A short decision tree
- If your TMS supports webhooks and you want per-shipment numbers in real time on your dashboard, EcoFreight or Climatiq.
- If you have primary fuel-burn data from contracted carriers and want CSRD-grade Category 4 ingestion, BigMile.
- If you are a freight forwarder and need AWB-level or BL-level emissions on invoices, Pledge.
- If you only need high-fidelity ocean and intermodal routing with emissions as a derived output, Searoutes.
- If you want to offer carbon-neutral checkout with one API call that calculates and retires, Cloverly.
- If you need emissions across all of Scope 3 (not just freight), Climatiq.
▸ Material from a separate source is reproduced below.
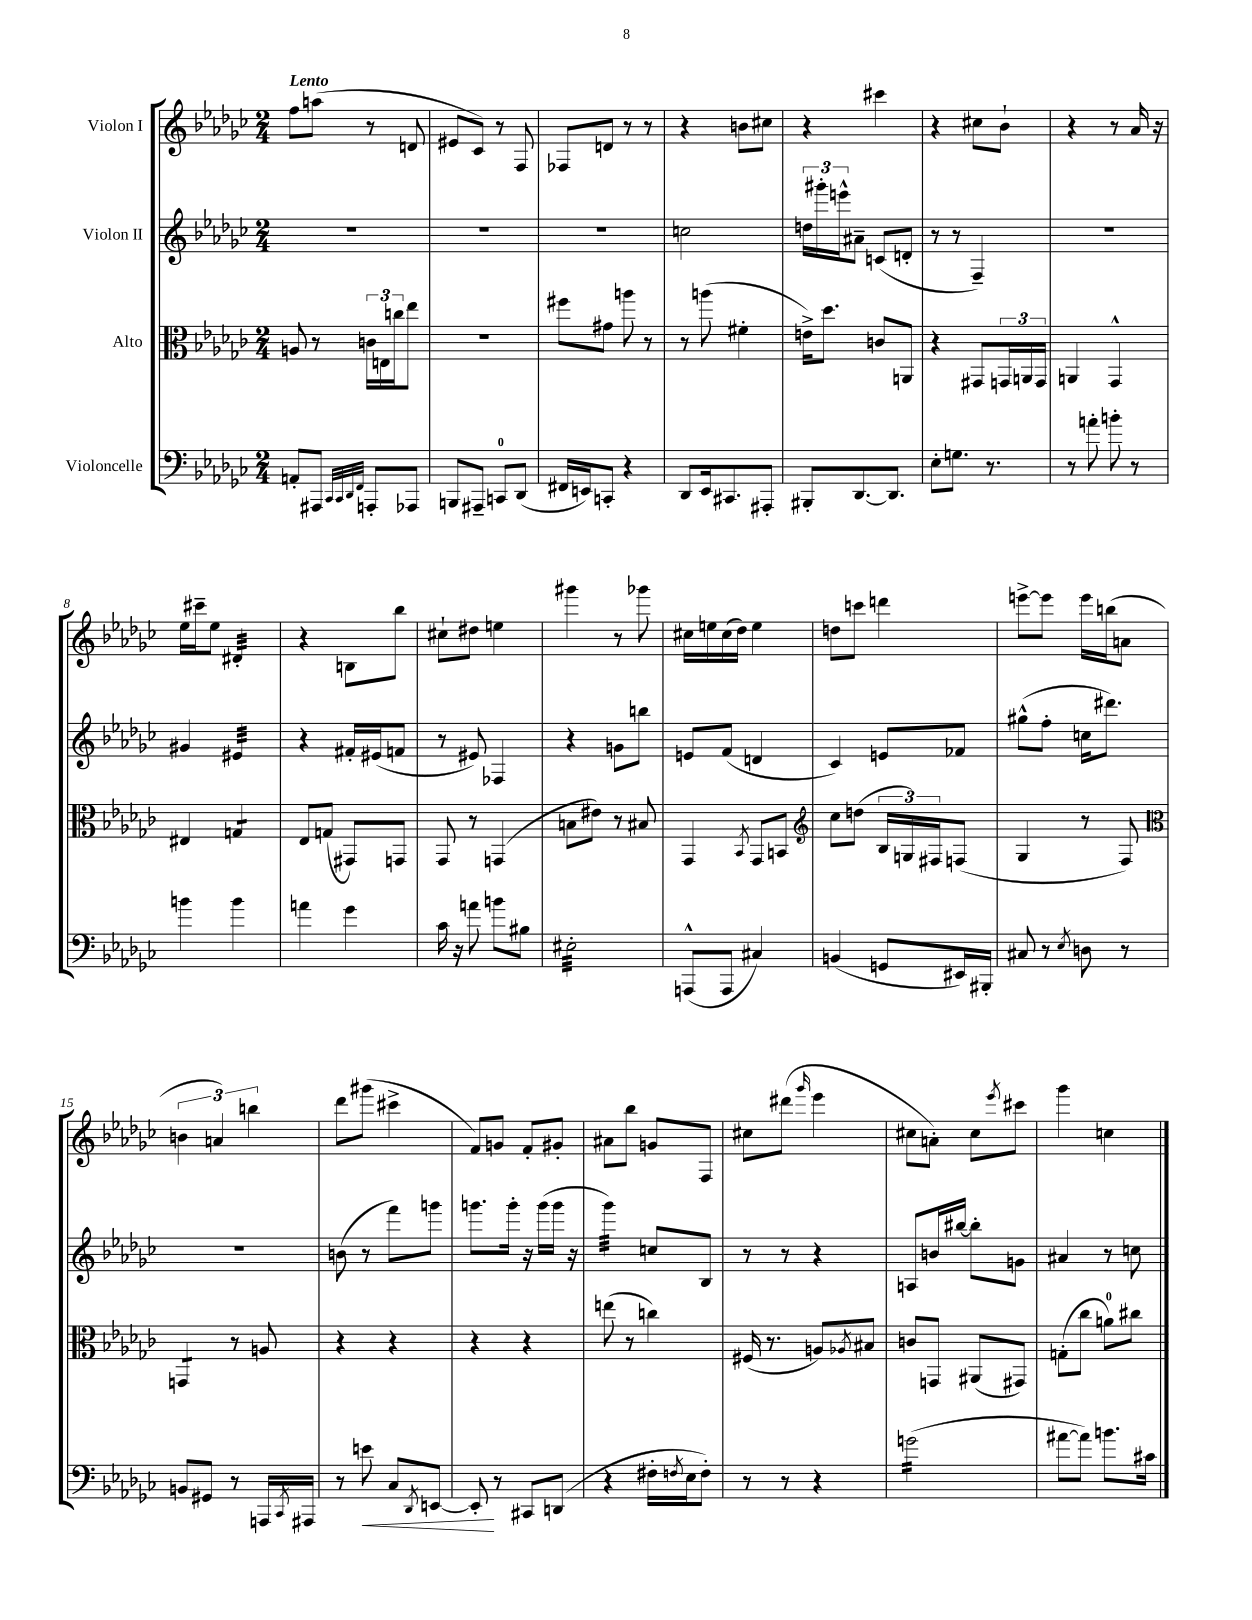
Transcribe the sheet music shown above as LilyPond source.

- If you want the cheapest path from "first read the docs" to "first emission number in production" and a developer-friendly free tier with public pricing, EcoFreight.
Close
The space is healthier than it was. Four years ago an emissions API was an opaque box that returned a number with no factor disclosure, no data quality tier, and no audit trail. Today every vendor in this list will tell you which GLEC version, which tier, which scope. That is the floor now, and the floor being raised is good for everyone — including buyers, who can finally compare apples to apples.
If you want to try our version, the multimodal calculator runs against the same engine the API uses, and the API documentation is public — no sales conversation needed to read the spec or call the free tier. For deeper reading: when to pick SDK over raw REST, a 3PL's migration from quarterly Excel to per-shipment API, and the Scope 3 Category 4 CDP guide if your endpoint is a sustainability report rather than a TMS. If after reading this you decide another vendor is a better fit for your shape of problem, that is fine. The worst outcome is picking the wrong API and discovering it nine months in; the best is picking the right one the first time, which is mostly what this post was trying to help with.
Vendor URLs cited inline. Latency numbers are my own measurements from April 2026, London, simple multimodal shipments — your numbers will vary by geography, payload shape, and time of day. Where I have credited a competitor as best at something, that is based on integrations I have run or, in the Searoutes case, on documentation review and conversations with engineers who use them. If a vendor reads this and disagrees with a characterisation, the inbox is open and corrections welcome.